> Excerpt provided
/---
Energy is lost as heat. Condesators heat up dramatically at high current. Look at induction heating - condesator in LC tank heats up dramaticaly. Polyester condesators with no electrolyte heats up! Currents in that very moment are enormous and so energy losses are. Your setup looks like Colpitt oscillator with very low inductance(and straight wire have inductance). Current jumps back and forth maybe and million times(some miliseconds) before come to stop.
If you read my previous post with the analogy of 2 air tanks, then consider this....
2 caps of the same size, 1000uf with 5v and another 1000uf cap with 0v. We connect them together till each has 2.5v, and we have lost half the energy, and of the loss, it is said to be lost in heat.
Now lets take the same 2 caps, one with 5v and one with 0v. Now we set it up with a very low ohm switch that is controlled by a circuit that opens the switch when a voltage gets to 2.5v or lower.
So between our 2 caps, we include our switch device and an inductor of say 10mh(which can be had with pretty low ohm resistance) in series with the switch.
The circuit that detects a voltage at or below 2.5v will monitor the source cap. We close the switch and when the circuit opens the switch, we will find that the 2 caps have very close to 2.5v each, with near 0v across the inductor just before the time of switch off. But the inductor has a stored amount of energy that is near equal to what looks like we have lost during the transfer from on cap to the next.
\---
> Information given
/---
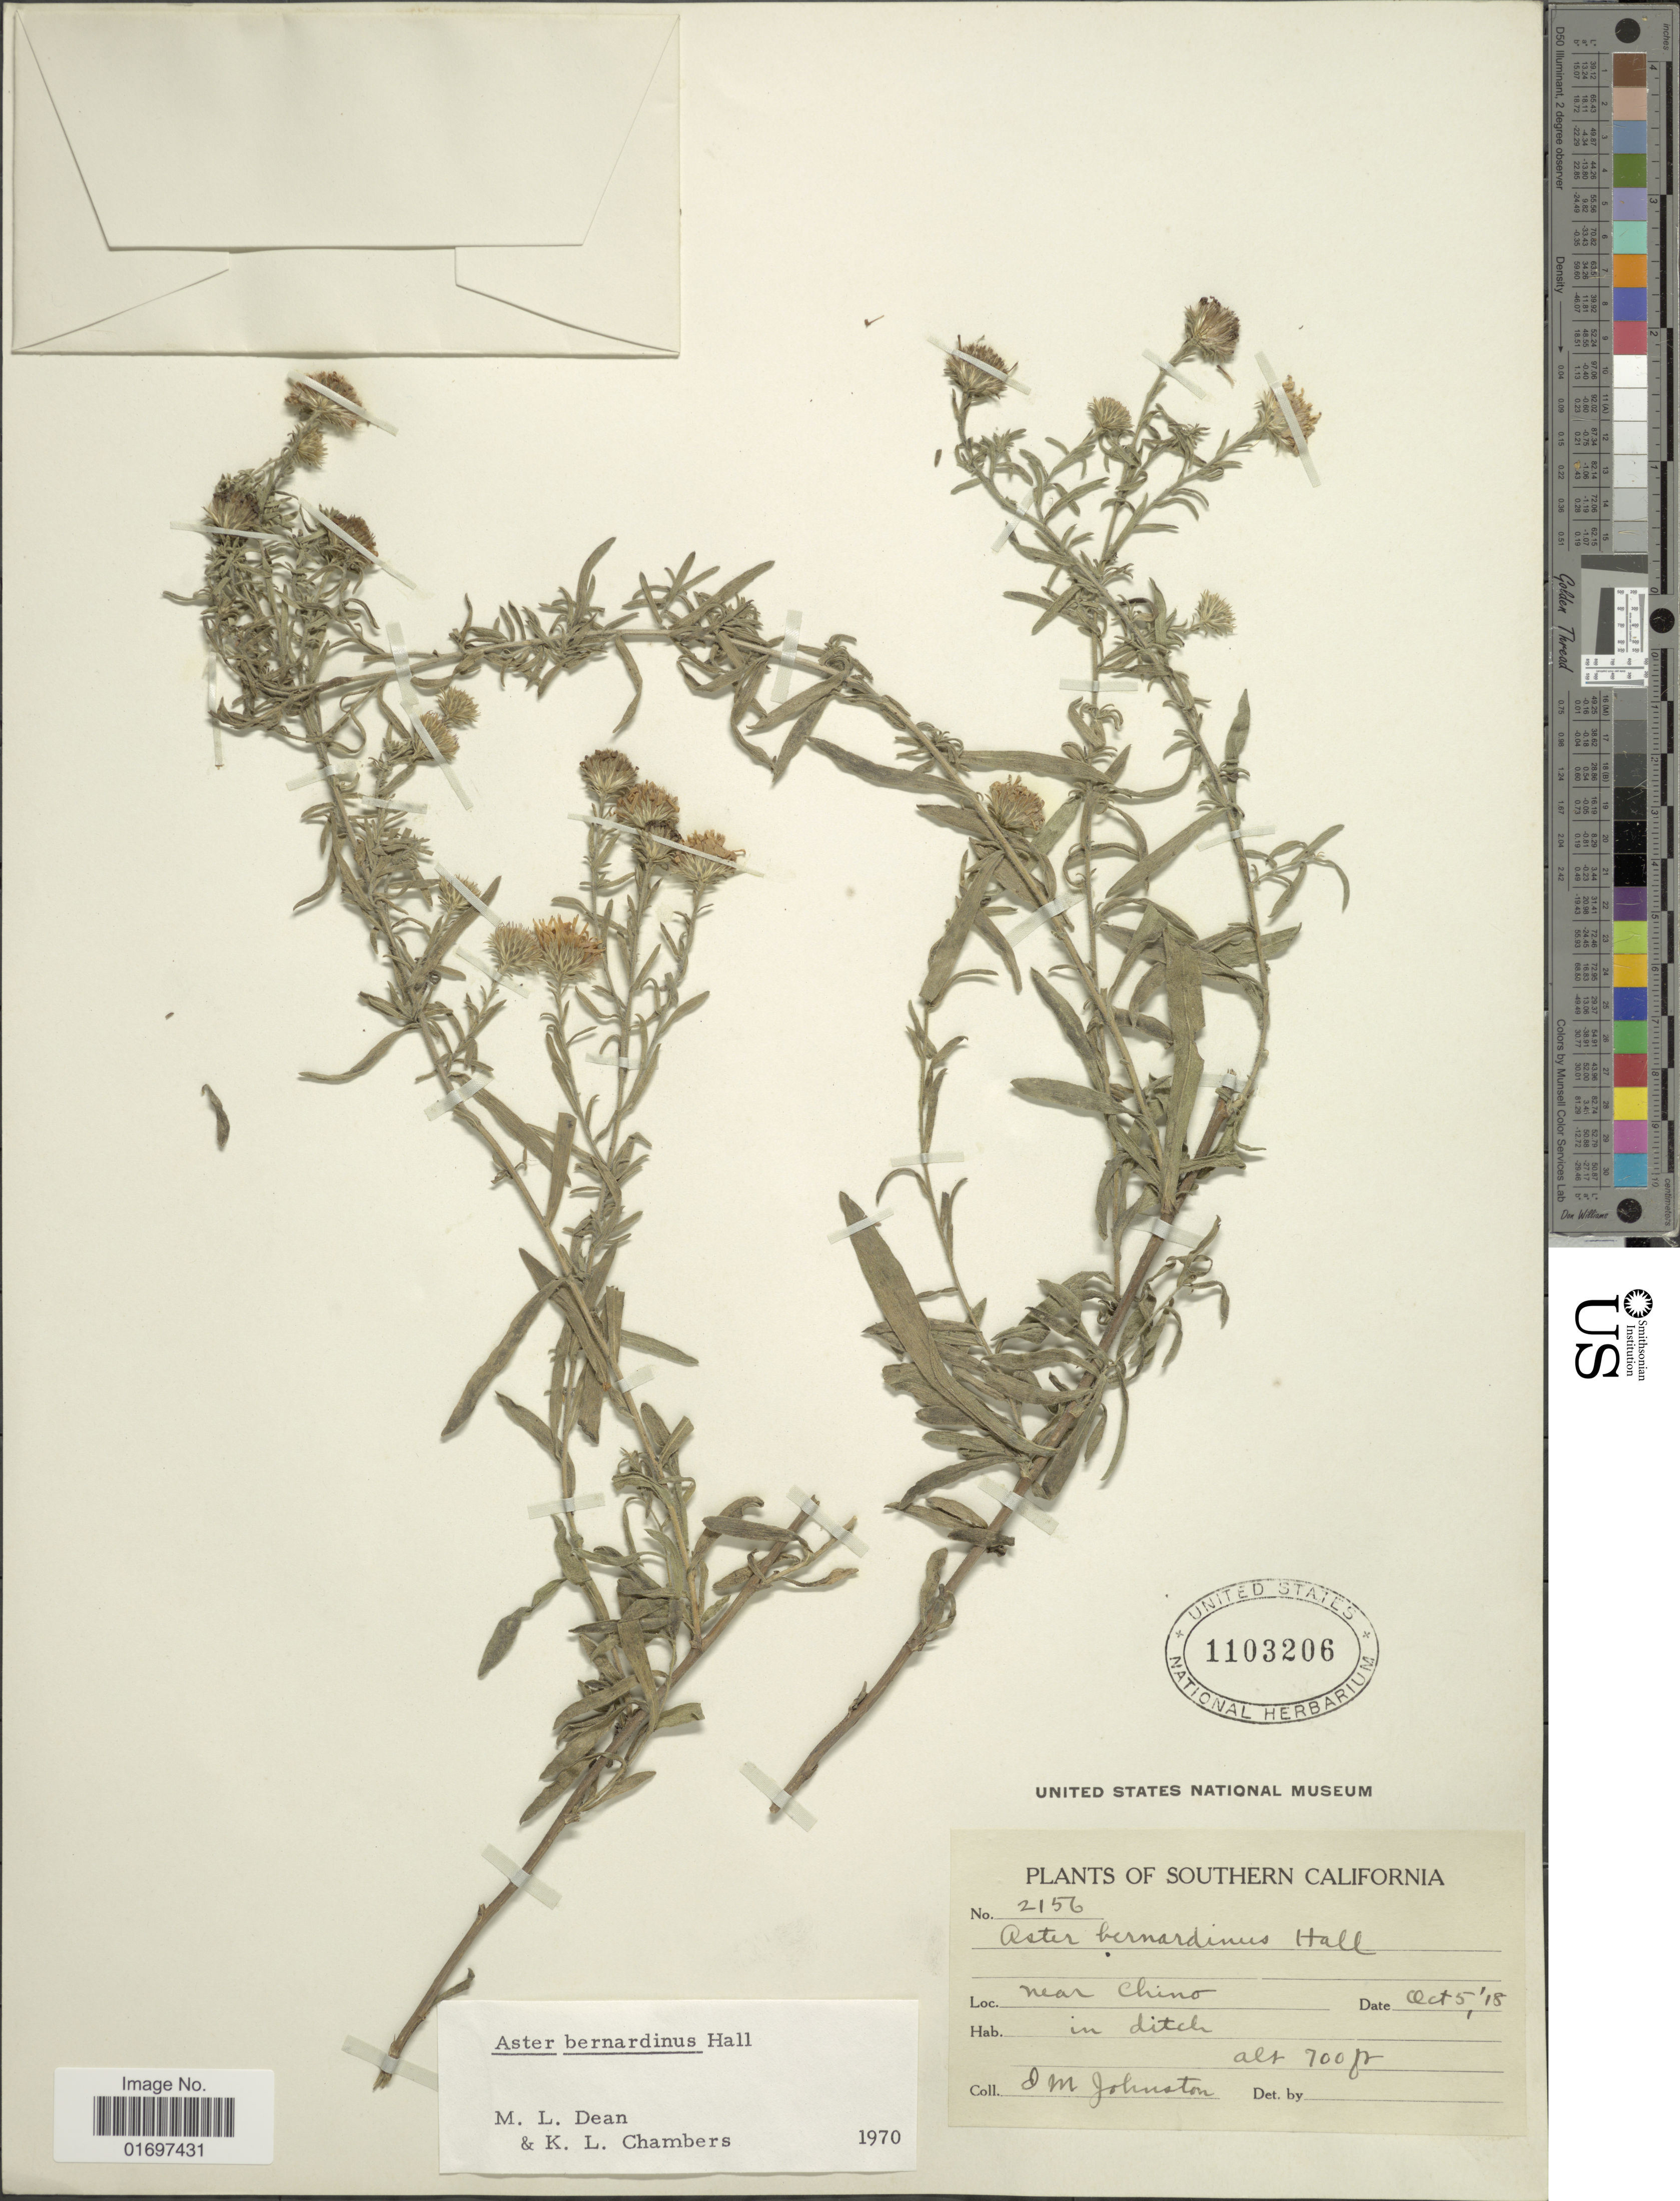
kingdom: Plantae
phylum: Tracheophyta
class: Magnoliopsida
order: Asterales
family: Asteraceae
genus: Symphyotrichum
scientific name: Symphyotrichum defoliatum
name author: (Parish) G.L. Nesom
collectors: I.M. Johnston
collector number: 2156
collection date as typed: Transcribed d/m/y: 5/10/18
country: United States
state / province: California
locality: Southern California. Near chino.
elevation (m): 213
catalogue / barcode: US 1103206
\---
> Stated problem 1
In the forum thread on capacitor energy loss, what inductor value is proposed to place in series with the switch between the two caps?
> Stated problem 2
Extend the forum thread on capacitor energy loss, picking up after its final sentence.

> Expected answer 1
An inductor of 10mh.

> Expected answer 2
In the end, the 2 caps have the same voltage using the switch and inductor, as we did if we just connected the caps directly. Now, there is resistance in all things, the caps, the coil, the switch, the wires. Well where are our heat losses when using the inductor? Sure the inductor slows down the transfer, so less current, but over a longer period of time using the inductor. So there must be heat losses while using the inductor, right?
Well after all that, say the 2 caps have no resistance, and say no inductance, just to avoid ringing, what voltage would you say would be in each cap when we connect them together? More than 2.5v each?
No losses would mean what? 3.5v in each? I cannot agree. Lets say we consider electron charge. 2 empty caps, 0v each. The have say an equal amount of electrons on each plate. We take 1 cap and we pull electrons from one plate and push them onto the other plate. For simplified example we say 5v has pulled 5000 electrons from one side of the cap to the other. So now 1 plate is missing 5000 electrons and one plate is over loaded with 5000 electrons. When we connect the empty cap to the charges cap, how do you think that imbalance of electrons is going to be divided up between the 2 caps? Do we lose any electrons in the exchange?? Would we gain any electrons using an inductor?
??
Can we not see that in order for there to be a balance in the end, the empty cap, one plate will take on 2500 electrons from the overfilled plate of the source cap, and the other empty cap plate will give 2500 electrons to the source caps depleted plate. So now each cap has a plate with an over flow of 2500electrons and the other 2 plates have a depletion of 2500 electrons, giving each cap 2.5v. Why is that so hard to comprehend? Any other way would have to add or take way electrons from the caps from an outside source. But no, we end up with half the voltage in each once the imbalance, balances out.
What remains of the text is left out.